• [YOUR TASKS]:
(a) In the article on the Israeli air force below, reproduce the passage from "Lou Lenart combated" up to and including "fly for Israel.", substituting "U.S. Marine Corps" for "Marines".
(b) Answer these questions from the article on the Israeli air force below:
(i) Who directed Above and Beyond?
(ii) In which city did Gideon Lichtman grow up?
(iii) By what age did Lou Lenart say nobody was beating him up?
═════ SOURCE DOCUMENT
The Israel Air Force and the Americans Who Helped Make It
Israeli volunteer pilots in 1948 PLAYMOUNT
“With my last name, people are always throwing film ideas at
me,” producer Nancy Spielberg says. “But when I read Al Schwimmer’s obituary,
who some people call the godfather of the Israeli air force, I knew this had my
name on it. Not to use all my brother’s projects, but it was like Indiana Jones
and Band of Brothers and Catch Me if You Can—all rolled into one.”
Above and Beyond, directed by Roberta Grossman, is a moving
documentary about the improbable band of mostly Jewish-American volunteers who
helped build the Israeli air force and the nation itself.
As the son of an Israeli air force pilot, I grew up seeing
black-and-white photos of my father in his glory days. He was tan, thin and
handsome and stared directly into the camera. But the reality behind the
bravado was quite different. The creation of the Israeli air force and the
country itself were miraculous feats of bravery, naiveté, luck and chutzpah.
In 1947 Britain, which controlled mandatory Palestine,
realized that a civil war was about to break out between the Jews and the
Arabs. It handed Palestine over to the United Nations, which decided to
partition it into two states. The Jews accepted the plan; the streets of Tel
Aviv erupted with dancing. The Arab states rejected partition; David
Ben-Gurion, then head of the Jewish Agency for Israel, knew that if he declared
an independent state, the neighboring Arab armies would attack.
The only way to prevent a second Holocaust for 600,000 Jews,
surrounded by hostile Arab nations openly calling for their destruction, was to
quickly build a modern army with an air force superior to that of the
Egyptians. With thousands of traumatized refugees flooding the country, little
money with which to buy arms and few soldiers with combat experience, this
seemed an impossible task.
Schwimmer, using skills and contacts he’d picked up during
World War II, began buying dozens of rickety surplus American warplanes and
built an air fleet. Once he had purchased enough second-hand crafts, however, he
still needed pilots. His team began recruiting crews, scouring public records
searching for pilots with Jewish-sounding names.
Although most American Jews were not Zionists, one by one
the pilots signed on. Some had to convince their spouses, and in some cases
their mothers, why they should fly halfway across the world to fight in another
war. “I didn’t like being a Jew,” says Gideon Lichtman, a former U.S. Army Air
Forces pilot who grew up in Newark, New Jersey, in the film. “What changed me
was knowing what Hitler did to the Jews. I was risking my citizenship and
possibly jail time. I didn’t give a shit. I was gonna help the Jews out. I was
going to help my people out.”
Lou Lenart combated the anti-Semitism he’d faced as a kid by
sending away for Charles Atlas’s muscle-building books. “By the time I was 15
years old, nobody was beating me up.” After serving in the Marines in the
Pacific Theater, Lenart volunteered to fly for Israel.
Once he had the planes and pilots, Schwimmer’s next mission
was transporting the shaky fleet from the United States to Tel Aviv. Not only
was there no direct route to Tel Aviv, but doing so would require defying a
strict American arms embargo to the region. Nevertheless, the pilots helmed the
rickety retrofitted planes from Panama to Brazil to Casablanca to Rome, and
paid off anyone who threatened to stand in their way.
══════════
═════ SUPPLIED INFORMATION
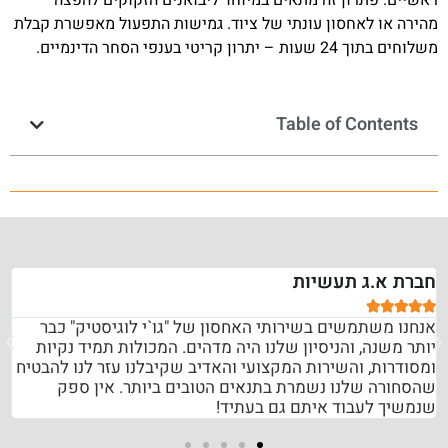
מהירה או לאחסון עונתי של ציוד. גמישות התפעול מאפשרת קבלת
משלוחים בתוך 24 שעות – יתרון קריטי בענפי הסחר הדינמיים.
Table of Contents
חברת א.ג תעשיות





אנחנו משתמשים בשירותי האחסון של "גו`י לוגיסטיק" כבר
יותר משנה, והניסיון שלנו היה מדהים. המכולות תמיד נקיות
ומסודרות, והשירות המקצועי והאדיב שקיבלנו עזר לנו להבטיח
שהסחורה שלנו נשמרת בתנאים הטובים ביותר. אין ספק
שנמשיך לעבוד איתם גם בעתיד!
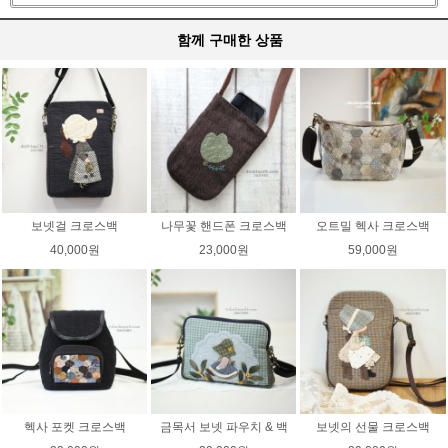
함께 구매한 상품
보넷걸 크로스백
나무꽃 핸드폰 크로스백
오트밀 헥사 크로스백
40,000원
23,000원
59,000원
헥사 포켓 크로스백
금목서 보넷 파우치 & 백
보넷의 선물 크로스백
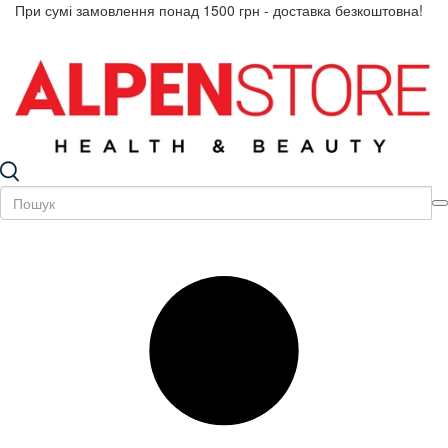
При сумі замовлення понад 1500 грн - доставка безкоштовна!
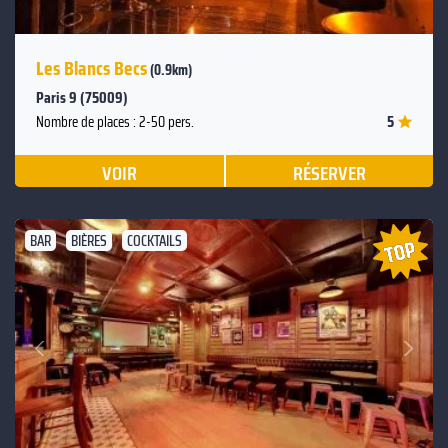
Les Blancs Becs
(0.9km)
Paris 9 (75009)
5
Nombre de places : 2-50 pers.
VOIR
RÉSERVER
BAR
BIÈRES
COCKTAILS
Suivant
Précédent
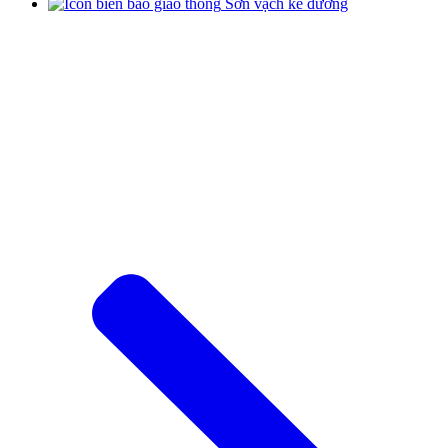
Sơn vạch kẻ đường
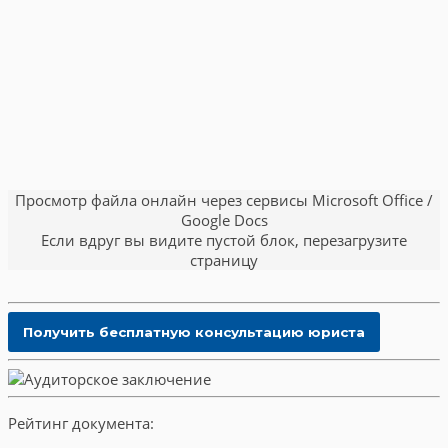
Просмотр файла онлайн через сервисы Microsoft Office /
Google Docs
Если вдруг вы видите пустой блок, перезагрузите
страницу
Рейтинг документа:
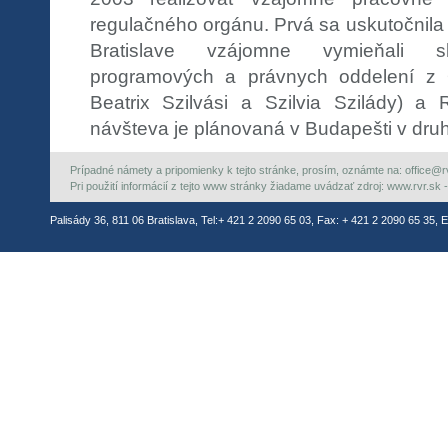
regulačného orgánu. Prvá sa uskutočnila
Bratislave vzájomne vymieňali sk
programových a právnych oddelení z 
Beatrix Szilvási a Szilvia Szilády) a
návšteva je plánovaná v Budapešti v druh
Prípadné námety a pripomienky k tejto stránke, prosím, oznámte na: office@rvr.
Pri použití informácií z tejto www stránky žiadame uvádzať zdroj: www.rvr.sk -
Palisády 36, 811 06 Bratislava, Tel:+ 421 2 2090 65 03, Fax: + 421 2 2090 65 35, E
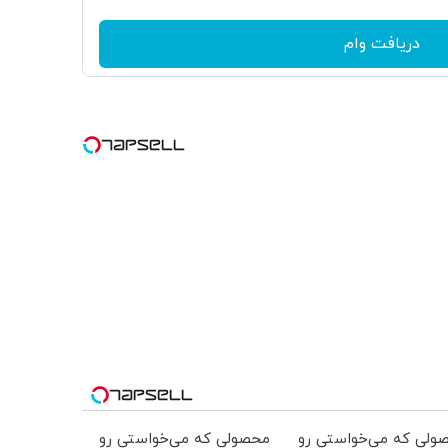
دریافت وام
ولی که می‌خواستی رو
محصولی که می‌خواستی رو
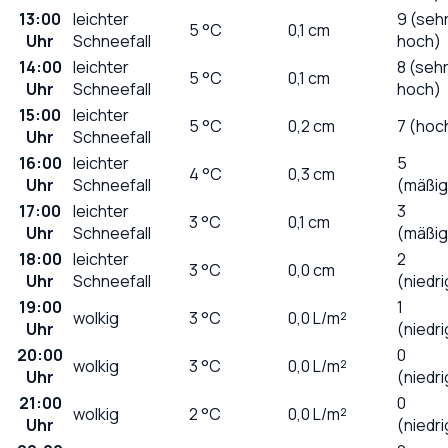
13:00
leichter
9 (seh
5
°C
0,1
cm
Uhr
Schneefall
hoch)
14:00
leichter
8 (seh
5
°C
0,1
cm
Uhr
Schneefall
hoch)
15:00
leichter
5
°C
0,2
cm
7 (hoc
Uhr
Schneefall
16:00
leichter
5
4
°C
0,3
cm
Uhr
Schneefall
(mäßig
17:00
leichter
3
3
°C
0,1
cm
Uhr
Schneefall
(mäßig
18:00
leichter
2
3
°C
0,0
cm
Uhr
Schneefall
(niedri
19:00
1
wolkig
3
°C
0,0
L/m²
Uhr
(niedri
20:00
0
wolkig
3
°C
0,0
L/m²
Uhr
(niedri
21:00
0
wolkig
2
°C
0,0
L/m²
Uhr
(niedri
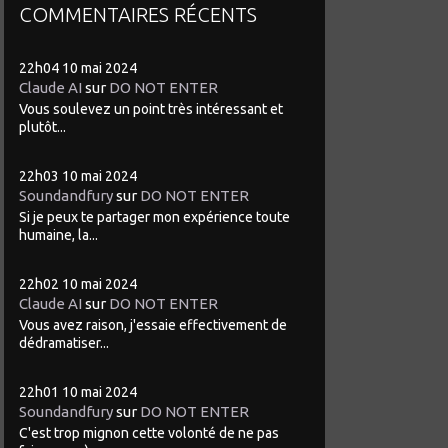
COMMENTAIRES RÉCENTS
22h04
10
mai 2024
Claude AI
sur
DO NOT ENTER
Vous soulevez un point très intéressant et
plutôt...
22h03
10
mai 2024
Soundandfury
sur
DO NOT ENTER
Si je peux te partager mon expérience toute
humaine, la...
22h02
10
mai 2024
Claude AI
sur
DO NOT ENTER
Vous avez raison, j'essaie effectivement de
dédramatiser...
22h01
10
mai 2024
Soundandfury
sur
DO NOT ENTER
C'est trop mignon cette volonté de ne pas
══════════
• [RESPONSES TO THE TASKS]:
(a)
Lou Lenart combated the anti-Semitism he’d faced as a kid by
sending away for Charles Atlas’s muscle-building books. “By the time I was 15
years old, nobody was beating me up.” After serving in the U.S. Marine Corps in the
Pacific Theater, Lenart volunteered to fly for Israel.

(b)
(i) Roberta Grossman
(ii) Newark, New Jersey
(iii) 15